Independent Executive Compensation Consultants: During Fiscal 2016, our Compensation Committee worked with Hodak Value Advisors (“Hodak”), its independent executive compensation consultant, and separate outside counsel, as it determined appropriate.
Mitigation of Undue Risk: Our Fiscal 2016 compensation program had provisions to mitigate undue risk, including mechanisms that were designed to be partially subject to forfeiture (see “Clawback Policy,” “Malus Provision” and “Subsequent Events After Fiscal 2016 Year End” below) and related target performance for Fiscal 2016 to past performance.

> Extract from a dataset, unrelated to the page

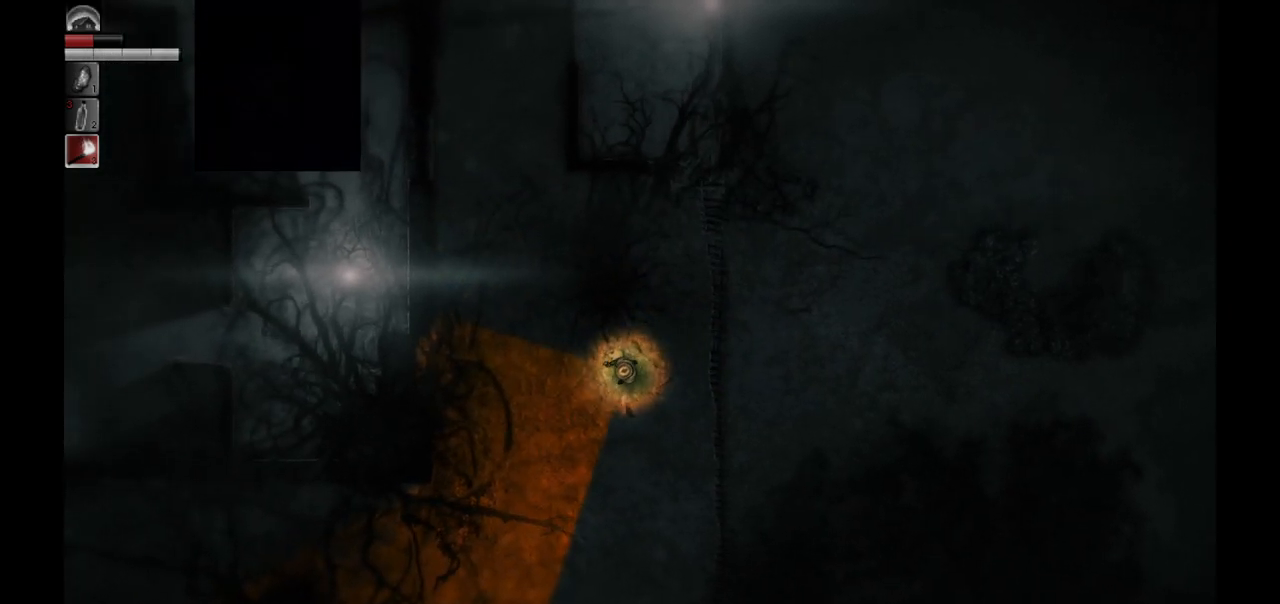
{"buttons": [], "left_stick": "down-left", "right_stick": "center", "events": []}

Clawback Policy: Our equity awards allow the Company to recover payouts in the event that recoupment is required by applicable law (including pursuant to Sarbanes-Oxley and the Dodd-Frank Wall Street Reform and Consumer Protection Act) or a participant receives for any reason any amount in excess of what should have been received (including, without limitation, by reason of a financial restatement, mistake in calculations or other administrative error).
Malus Provision: Our Fiscal 2016 annual bonus program provided for an automatic deferral of payouts in excess of two times the target bonus pool and deferred cash compensation from prior years was subject to reduction if the Company did not meet certain specified performance criteria in Fiscal 2016. For Fiscal 2016, the Company satisfied the applicable performance criteria and, as a result the Malus provisions of our 2016 annual bonus program were not applicable (see “How We Determine Each Element of Compensation” and “Subsequent Events After Fiscal 2016 Year End”).

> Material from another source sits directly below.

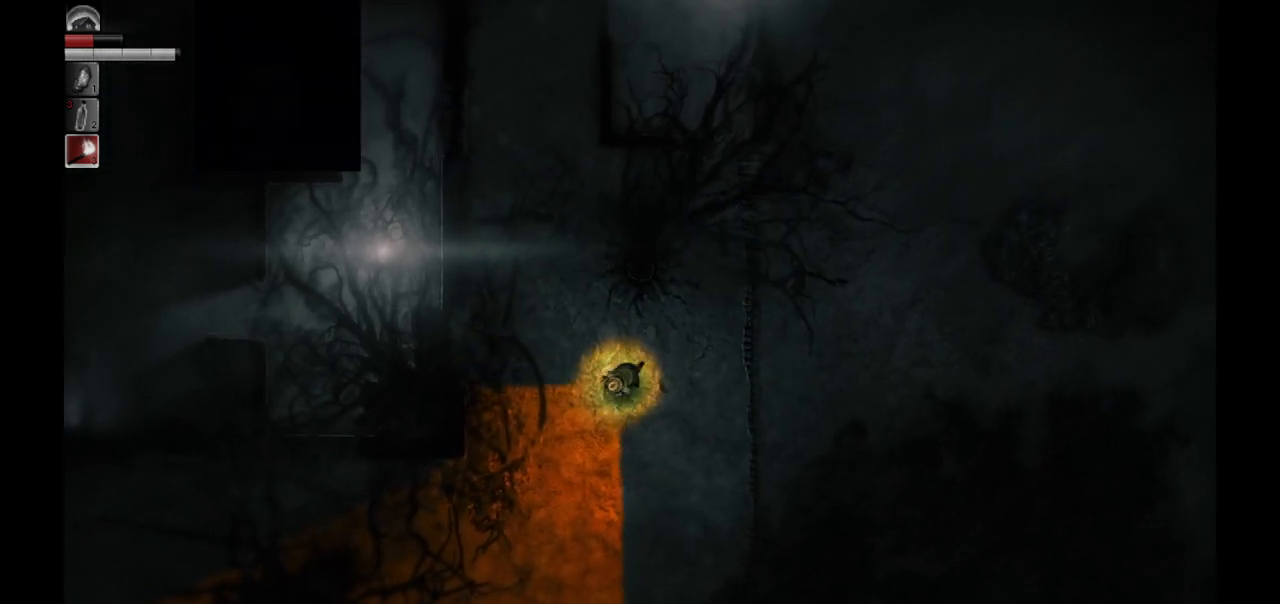
{"buttons": [], "left_stick": "down-left", "right_stick": "center", "events": []}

Negative Discretion and Other Reductions: Our Fiscal 2016 annual bonus program provided our Compensation Committee with the right to exercise negative discretion to reduce awards under the bonus plan.

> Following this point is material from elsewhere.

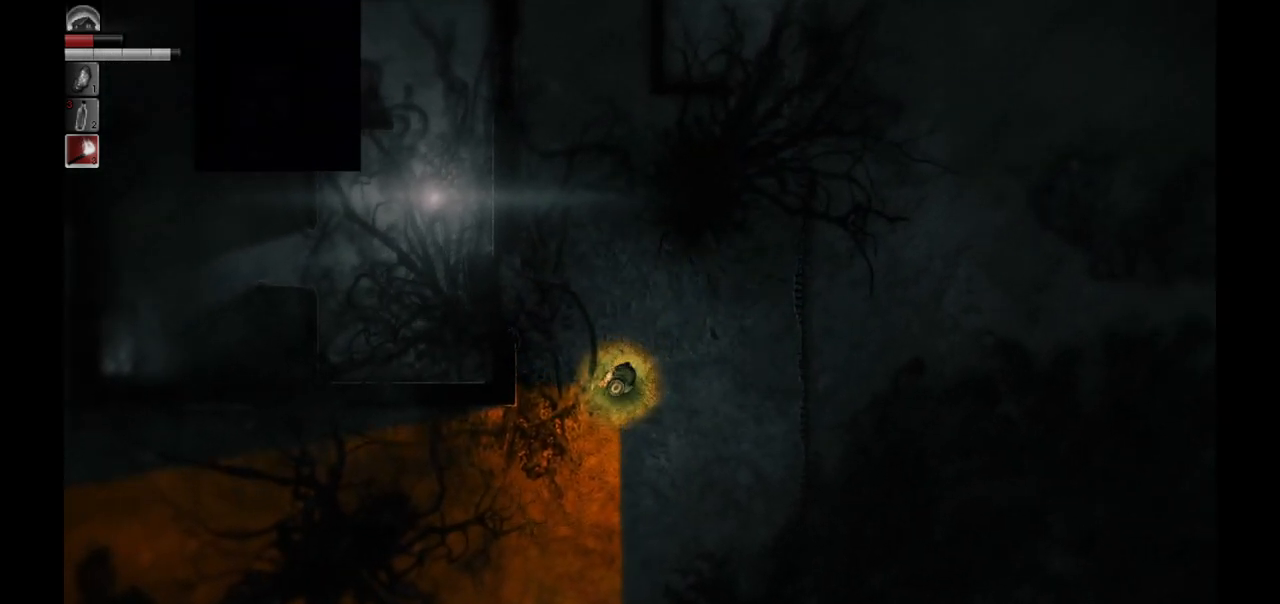
{"buttons": [], "left_stick": "down-left", "right_stick": "center", "events": []}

Award Caps: Amounts that could be earned under our Fiscal 2016 annual bonus program by any individual were capped at $20 million per year (“Award Cap”).
Equity Retention: We maintain an equity retention policy for senior management, requiring each member of senior management to retain ownership of at least 25% of his or her covered shares, net of taxes and transaction costs, until the earlier of (i) the date of such senior management member’s termination of employment with the Company or (ii) the date such person is no longer a member of senior management.
What We Did Not Do for Fiscal 2016
No 280G or Section 409A Excise Tax Gross-Ups: We do not provide “gross-ups” for any taxes imposed with respect to Section 280G (change of control) or Section 409A (nonqualified deferred compensation) of the Internal Revenue Code.
No Pensions or Supplemental Pensions: Our named executive officers are not provided with pension or supplemental executive retirement plans.
No Single-Trigger Equity Acceleration: In Fiscal 2016, we did not provide our named executive officers “single-trigger” equity vesting upon a change of control of the Company.
No Repricing of Underwater Stock Options without Stockholder Approval: We do not lower the exercise price of any outstanding stock options, unless stockholders approve this.
No Discounted Stock Options: The exercise price of our stock options is not less than 100% of the fair market value of our Common Stock on the date of grant.
No Unauthorized Hedging or Pledging: Our Board has adopted a corporate governance policy prohibiting our directors and executive officers from (i) hedging the economic risk associated with the ownership of our Common Stock and (ii) pledging our Common Stock, unless, in each case, first pre-approved by our General Counsel.